MDR also offers the added amusement of up classifying most DDC from Class I to a Class IIb or even Class III designation. That means that “simple” substances like nasal sprays, throat lozenges, and ear drops – which had been marked as Class I devices under MDD – now require a conformity assessment and notified body involvement. Other “invasive” Class IIa substances such as vaginal gels have become Class IIb, while anti-bloating capsules and the like have been upgraded to Class III products and as a result, must comply with new testing requirements. This means full pharmacokinetic testing – absorption, distribution, metabolism, excretion, and local tolerance must all be documented for these “simple” over-the-counter products.

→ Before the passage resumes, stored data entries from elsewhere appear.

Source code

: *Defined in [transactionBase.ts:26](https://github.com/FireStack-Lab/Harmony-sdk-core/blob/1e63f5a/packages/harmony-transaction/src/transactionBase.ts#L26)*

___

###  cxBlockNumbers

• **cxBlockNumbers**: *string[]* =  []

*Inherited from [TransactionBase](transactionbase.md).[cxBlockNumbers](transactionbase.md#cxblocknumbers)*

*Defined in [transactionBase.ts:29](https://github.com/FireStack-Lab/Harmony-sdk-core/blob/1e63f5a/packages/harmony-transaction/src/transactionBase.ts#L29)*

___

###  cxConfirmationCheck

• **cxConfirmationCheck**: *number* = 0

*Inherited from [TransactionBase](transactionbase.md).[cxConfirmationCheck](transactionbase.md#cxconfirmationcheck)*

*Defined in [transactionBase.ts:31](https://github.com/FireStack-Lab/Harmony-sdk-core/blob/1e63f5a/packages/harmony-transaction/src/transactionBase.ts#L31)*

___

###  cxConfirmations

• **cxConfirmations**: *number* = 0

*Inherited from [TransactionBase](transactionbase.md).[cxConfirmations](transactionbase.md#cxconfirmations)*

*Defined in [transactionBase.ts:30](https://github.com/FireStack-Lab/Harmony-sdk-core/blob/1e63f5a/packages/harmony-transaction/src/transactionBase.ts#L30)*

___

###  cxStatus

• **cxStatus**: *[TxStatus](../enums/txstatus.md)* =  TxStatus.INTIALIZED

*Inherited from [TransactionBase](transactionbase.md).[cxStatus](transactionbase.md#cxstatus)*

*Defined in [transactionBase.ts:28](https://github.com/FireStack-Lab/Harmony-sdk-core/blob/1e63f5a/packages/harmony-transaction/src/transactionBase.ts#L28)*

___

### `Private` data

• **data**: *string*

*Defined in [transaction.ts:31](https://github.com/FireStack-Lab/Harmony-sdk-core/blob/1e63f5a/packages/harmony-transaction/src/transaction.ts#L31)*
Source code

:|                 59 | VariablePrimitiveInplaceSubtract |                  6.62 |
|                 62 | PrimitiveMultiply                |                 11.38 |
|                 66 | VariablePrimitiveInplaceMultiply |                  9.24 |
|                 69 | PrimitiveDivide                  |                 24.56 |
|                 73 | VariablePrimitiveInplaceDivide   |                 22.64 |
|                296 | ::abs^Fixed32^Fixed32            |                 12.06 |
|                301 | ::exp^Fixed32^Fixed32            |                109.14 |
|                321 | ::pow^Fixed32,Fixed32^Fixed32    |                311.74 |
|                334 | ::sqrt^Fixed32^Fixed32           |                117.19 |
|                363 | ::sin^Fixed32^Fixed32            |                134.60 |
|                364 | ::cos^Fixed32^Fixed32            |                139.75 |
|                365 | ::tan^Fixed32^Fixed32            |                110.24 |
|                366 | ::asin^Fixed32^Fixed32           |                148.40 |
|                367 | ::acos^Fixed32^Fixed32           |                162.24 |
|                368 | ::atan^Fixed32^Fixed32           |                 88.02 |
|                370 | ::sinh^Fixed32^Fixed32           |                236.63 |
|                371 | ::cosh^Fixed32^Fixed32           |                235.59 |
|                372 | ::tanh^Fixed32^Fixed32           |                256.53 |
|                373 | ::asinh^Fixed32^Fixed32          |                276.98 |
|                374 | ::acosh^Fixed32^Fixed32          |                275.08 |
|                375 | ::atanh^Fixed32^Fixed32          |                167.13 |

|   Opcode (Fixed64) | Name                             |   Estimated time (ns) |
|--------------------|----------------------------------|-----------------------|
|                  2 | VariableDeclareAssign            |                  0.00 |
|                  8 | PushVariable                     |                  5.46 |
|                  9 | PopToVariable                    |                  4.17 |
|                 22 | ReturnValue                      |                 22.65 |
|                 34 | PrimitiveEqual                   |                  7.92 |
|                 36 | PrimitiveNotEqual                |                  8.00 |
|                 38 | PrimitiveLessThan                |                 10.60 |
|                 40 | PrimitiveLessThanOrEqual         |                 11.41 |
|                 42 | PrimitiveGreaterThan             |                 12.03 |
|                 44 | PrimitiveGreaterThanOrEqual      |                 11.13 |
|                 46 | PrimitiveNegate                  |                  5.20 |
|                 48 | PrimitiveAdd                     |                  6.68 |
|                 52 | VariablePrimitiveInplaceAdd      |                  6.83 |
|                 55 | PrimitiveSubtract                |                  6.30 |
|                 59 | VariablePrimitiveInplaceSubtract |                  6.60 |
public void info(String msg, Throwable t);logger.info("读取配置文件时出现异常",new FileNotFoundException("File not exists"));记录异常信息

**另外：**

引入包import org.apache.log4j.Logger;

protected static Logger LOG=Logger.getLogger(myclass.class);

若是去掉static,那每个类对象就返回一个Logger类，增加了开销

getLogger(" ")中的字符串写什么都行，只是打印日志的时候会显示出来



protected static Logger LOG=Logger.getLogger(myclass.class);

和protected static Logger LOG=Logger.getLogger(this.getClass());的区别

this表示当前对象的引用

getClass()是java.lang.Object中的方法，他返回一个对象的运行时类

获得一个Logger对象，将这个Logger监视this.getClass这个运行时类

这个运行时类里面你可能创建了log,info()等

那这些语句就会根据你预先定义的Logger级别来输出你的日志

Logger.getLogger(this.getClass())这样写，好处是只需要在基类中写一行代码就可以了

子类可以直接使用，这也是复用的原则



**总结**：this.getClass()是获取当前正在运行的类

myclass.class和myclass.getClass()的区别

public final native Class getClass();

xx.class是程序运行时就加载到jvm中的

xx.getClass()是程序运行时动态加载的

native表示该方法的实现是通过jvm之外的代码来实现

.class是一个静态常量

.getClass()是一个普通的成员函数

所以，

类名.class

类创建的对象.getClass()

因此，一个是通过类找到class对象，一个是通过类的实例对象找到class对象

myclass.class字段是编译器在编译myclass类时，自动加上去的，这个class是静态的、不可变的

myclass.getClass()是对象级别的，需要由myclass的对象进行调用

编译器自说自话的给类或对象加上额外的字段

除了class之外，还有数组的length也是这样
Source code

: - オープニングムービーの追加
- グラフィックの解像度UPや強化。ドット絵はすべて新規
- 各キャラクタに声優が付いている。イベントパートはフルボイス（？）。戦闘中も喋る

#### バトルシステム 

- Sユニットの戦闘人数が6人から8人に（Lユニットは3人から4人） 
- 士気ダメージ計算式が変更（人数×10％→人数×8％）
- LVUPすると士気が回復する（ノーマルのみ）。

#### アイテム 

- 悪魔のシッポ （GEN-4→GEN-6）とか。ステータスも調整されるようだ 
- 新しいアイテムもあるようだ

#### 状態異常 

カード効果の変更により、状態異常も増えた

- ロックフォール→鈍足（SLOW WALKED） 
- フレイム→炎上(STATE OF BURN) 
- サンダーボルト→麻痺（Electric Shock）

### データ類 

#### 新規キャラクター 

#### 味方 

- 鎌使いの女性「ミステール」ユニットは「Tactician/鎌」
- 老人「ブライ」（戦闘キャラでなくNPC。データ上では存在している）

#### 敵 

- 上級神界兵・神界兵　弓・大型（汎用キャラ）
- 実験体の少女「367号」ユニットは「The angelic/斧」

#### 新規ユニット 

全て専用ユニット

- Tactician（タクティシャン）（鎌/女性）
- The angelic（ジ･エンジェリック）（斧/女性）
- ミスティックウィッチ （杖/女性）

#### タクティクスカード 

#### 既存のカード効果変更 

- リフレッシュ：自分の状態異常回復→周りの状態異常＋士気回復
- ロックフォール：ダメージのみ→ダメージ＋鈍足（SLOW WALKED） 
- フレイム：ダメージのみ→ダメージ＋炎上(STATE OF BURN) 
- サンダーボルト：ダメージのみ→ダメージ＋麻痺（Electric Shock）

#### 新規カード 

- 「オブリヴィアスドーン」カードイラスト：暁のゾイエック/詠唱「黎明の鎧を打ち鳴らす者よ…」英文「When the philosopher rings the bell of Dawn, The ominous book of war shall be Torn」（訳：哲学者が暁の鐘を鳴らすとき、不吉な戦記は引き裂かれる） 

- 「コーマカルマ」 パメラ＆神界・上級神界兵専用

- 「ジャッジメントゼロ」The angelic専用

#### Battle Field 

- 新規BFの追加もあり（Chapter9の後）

It’s Still Worth the Investment

The regulatory requirements for drug+device combination products can be daunting, and compliance is a time-consuming and expensive undertaking. But the global DDC market is valued at $123.5 billion (US) with an anticipated annual growth rate of 8% through 2027, much better than Memorex cassettes could boast even in their heyday, so it can still be worth the investment to bring a product to market.

It’s no secret that compliance requires perseverance, careful attention to detail, pages of documentation, and hours upon hours in front of the computer. But no one needs to know that you got through it by listening to that old Pink Floyd cassette of The Wall on autoreverse, as long as the product makes it past the regulatory roadblocks and onto the market.